Italia
L’Agenzia delle Entrate si candida alla riscossione del canone Rai, uno dei tributi più ‘antipatici’ ed evasi dagli italiani.
Stamani il direttore dell’Agenzia, Attilio Befera, intervenendo dinanzi alla Commissione di vigilanza sull’anagrafe tributaria, ha dichiarato che “Il canone è un tributo erariale, non si può scegliere se pagarlo o meno, come tale è gestito dall’Agenzia, ma è dato in concessione alla Rai per quanto riguarda le persone fisiche”.
“Definirlo canone – ha aggiunto Befera – è concettualmente sbagliato perché’ farebbe pensare a un canone di abbonamento”.
Il presidente dell’Agenzia ha poi precisato che la gestione del recupero, che attualmente è affidato in concessione alla Rai per quanto riguarda le persone fisiche, potrebbe passare sotto la gestione diretta dell’Agenzia delle Entrate.
Secondo quanto è emerso dall’audizione il livello di evasione, si aggira attualmente intorno al 25% e, in base ai calcoli della Corte dei Conti relativi al 2004-2007, ammonta a 450 milioni l’anno.
Ma dal Pd replica prontamente l’on. Michele Anzaldi, segretario della commissione di Vigilanza Rai: “L’Agenzia delle Entrate non ha diretta competenza sul canone Rai, il direttore Befera invece di fare lo sceriffo delle tasse si occupi delle sue prerogative ed eviti invasioni di campo”.
Per Anzaldi, “L’obiettivo di eliminare l’evasione sul canone è assolutamente condivisibile e da sostenere. Il canone Rai, però, non è equiparabile a un semplice tributo, non ha lo stesso profilo ed eventuali cambiamenti della normativa spettano al Parlamento, di certo non a un’Agenzia statale che ha compiti esecutivi. I tributi prevedono riduzioni ed esenzioni, a seconda dei casi. Tra l’altro, nel caso in cui si voglia dotare la Rai di strumenti diversi per la riscossione del canone, andrebbe anche chiarito con certezza a cosa sarebbero destinati gli eventuali introiti aggiuntivi. I cittadini non potrebbero sopportare che i maggiori ricavi servano per aumentare spese inutili o appalti esterni“.
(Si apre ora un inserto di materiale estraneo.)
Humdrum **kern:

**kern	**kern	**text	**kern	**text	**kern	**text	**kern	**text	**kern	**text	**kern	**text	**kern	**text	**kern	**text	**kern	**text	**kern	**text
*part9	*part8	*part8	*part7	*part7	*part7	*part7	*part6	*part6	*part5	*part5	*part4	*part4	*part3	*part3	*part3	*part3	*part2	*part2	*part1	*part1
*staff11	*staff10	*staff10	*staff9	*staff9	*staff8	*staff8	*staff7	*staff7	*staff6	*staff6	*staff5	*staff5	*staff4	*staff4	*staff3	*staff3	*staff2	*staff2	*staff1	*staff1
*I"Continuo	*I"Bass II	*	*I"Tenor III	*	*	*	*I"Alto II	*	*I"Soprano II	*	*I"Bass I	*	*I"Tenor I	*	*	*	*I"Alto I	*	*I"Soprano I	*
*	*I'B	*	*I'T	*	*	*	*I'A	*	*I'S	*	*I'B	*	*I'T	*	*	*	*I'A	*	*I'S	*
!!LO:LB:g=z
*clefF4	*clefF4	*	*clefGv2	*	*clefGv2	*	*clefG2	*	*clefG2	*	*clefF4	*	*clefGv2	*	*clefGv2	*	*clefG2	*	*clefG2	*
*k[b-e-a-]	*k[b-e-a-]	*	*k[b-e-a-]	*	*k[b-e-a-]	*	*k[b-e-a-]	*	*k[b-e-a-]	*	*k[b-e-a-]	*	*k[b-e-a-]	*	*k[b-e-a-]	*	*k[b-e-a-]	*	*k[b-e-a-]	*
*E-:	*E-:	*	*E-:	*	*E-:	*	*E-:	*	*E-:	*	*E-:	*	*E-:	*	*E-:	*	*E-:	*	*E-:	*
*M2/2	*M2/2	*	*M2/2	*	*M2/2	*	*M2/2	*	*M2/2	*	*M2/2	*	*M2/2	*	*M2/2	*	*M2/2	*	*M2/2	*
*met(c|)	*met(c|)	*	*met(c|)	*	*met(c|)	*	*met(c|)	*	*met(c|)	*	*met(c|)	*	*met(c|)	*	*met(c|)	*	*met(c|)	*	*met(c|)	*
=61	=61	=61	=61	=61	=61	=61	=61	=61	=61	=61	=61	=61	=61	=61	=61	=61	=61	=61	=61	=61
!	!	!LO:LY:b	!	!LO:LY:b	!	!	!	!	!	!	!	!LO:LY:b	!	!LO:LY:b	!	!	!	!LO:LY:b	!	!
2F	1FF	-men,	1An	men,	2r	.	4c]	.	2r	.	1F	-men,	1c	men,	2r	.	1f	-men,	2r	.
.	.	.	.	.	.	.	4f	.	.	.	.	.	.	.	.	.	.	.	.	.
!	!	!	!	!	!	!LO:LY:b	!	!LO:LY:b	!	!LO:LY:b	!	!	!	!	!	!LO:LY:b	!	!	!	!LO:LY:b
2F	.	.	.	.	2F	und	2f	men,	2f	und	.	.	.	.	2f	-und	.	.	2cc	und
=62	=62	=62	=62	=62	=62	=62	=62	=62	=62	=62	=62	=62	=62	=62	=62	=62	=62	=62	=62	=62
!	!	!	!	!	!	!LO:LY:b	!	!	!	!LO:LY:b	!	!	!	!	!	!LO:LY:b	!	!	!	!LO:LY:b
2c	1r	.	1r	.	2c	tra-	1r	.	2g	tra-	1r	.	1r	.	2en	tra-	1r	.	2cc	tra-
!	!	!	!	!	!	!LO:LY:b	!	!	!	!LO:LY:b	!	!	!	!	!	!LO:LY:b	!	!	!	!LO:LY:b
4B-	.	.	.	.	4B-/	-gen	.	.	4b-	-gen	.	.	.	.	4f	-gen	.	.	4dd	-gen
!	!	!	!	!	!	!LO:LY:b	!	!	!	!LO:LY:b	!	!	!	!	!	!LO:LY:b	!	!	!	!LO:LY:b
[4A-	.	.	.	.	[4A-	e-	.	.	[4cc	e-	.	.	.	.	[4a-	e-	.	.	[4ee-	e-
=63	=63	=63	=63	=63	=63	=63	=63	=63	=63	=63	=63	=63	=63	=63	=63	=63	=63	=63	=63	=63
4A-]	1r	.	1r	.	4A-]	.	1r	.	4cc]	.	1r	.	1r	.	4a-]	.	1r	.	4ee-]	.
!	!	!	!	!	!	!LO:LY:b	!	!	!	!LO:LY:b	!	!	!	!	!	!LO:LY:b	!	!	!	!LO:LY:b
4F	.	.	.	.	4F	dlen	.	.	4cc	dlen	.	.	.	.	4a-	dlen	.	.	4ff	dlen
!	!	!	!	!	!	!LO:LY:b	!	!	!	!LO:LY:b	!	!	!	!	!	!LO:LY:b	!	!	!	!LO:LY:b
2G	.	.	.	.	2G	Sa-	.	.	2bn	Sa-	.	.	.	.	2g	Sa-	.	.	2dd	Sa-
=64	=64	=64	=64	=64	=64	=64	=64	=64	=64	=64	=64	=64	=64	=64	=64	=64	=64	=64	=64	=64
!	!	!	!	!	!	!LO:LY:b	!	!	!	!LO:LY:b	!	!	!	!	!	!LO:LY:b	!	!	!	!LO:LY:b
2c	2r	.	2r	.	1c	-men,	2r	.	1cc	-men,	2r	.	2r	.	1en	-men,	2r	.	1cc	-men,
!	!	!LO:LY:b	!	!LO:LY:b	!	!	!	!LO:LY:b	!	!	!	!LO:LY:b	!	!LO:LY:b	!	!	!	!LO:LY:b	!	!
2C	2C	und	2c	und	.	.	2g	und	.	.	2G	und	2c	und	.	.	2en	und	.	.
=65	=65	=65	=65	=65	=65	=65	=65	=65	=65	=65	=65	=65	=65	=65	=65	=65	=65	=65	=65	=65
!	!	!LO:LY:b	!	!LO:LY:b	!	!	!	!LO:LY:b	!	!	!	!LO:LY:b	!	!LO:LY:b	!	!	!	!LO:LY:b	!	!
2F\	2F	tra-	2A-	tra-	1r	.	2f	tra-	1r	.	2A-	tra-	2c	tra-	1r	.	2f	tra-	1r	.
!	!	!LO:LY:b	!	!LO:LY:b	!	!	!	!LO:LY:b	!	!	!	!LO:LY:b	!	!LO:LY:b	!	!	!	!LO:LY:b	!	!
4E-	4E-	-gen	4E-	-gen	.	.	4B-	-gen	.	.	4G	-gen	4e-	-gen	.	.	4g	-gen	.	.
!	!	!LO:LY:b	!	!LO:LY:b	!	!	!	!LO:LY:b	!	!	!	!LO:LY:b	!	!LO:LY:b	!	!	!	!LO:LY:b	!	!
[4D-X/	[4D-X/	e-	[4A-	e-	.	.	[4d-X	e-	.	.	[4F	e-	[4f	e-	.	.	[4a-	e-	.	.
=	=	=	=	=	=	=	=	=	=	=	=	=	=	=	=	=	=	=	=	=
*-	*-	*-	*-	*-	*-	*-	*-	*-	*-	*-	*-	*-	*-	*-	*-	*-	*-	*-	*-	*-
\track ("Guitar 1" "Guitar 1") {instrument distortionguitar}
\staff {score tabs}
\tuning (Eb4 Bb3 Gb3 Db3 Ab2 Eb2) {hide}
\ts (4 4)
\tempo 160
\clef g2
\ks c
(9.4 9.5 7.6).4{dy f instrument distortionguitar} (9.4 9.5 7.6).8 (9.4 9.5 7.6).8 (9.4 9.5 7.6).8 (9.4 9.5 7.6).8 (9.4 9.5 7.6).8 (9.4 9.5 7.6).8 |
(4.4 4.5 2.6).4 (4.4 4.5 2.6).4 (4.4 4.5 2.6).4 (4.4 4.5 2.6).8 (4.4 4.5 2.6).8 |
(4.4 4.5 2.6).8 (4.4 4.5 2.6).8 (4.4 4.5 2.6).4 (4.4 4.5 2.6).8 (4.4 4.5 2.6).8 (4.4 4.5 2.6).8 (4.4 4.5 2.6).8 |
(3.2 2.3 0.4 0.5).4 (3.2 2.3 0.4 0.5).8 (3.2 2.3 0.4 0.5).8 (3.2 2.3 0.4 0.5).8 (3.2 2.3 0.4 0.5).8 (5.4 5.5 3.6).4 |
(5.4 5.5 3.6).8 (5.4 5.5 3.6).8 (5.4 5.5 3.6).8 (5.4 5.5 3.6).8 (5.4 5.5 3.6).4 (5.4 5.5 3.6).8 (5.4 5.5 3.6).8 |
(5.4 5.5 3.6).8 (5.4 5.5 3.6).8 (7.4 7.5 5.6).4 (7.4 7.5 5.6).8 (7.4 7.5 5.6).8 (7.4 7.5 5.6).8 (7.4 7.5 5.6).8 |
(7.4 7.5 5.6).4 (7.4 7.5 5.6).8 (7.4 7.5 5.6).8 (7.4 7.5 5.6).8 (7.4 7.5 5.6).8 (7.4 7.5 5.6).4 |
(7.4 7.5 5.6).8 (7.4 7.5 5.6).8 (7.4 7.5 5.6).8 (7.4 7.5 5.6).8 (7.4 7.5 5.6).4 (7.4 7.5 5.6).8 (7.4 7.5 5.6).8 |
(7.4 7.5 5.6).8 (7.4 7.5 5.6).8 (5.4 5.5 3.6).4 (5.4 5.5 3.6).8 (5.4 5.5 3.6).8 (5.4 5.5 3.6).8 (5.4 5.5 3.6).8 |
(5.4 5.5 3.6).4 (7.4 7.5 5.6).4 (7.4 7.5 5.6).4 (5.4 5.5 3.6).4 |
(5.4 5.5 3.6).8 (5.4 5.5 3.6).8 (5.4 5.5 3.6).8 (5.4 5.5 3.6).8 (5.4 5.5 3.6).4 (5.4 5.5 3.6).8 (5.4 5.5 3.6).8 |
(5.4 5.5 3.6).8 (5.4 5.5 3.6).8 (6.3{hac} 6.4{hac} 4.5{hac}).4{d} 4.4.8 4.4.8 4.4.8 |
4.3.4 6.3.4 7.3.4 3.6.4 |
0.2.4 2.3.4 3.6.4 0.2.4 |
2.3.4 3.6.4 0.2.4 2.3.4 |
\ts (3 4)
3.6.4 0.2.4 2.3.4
“Prima la Rai – ha concluso Anzaldi – deve presentare un piano di ristrutturazione che preveda l’eliminazione degli sprechi e l’ottimizzazione delle risorse, anche ridimensionando quelle strutture che rispetto alla concorrenza sono molto più pesanti”.
E’ stato intanto oscurato il sito dell’on. Renato Brunetta (Fi) RaiWatch.it che forniva informazioni sugli sprechi della tv pubblica. “Io ho solo pubblicato gli atti della Commissione di Vigilanza Rai. Hanno oscurato quindi RaiWatch. Io continuerò a fare trasparenza”, ha scritto il parlamentare su Twitter commentando la notizia.
Il sito, scrive Repubblica, è stato chiuso con un’ordinanza del Tribunale di Bologna dopo un ricorso urgente (ex articolo 700 del codice di procedura civile) presentato da Viale Mazzini, che gli contestava l’utilizzo della parola Rai nel nome. Il magistrato riconosce che Rai è un marchio meritevole di protezione totale e il Tribunale è intervenuto rilevando la capacità del sito di ledere le prerogative industriali di Viale Mazzini.
Sempre il Tribunale – continua Repubblica – osserva che Brunetta non è proprietario del sito, che fa capo a un fornitore di connessioni Internet di Ravenna. Fatto sta che il deputato ha indicato il sito come una sua arma politica e lo stesso fornitore ravennate giura di aver agito su mandato del parlamentare.
L’ordinanza, oltre ad oscurare il sito e ogni diramazione sui social network, trasferisce alla tv di Stato la proprietà provvisoria del dominio RaiWatch.it.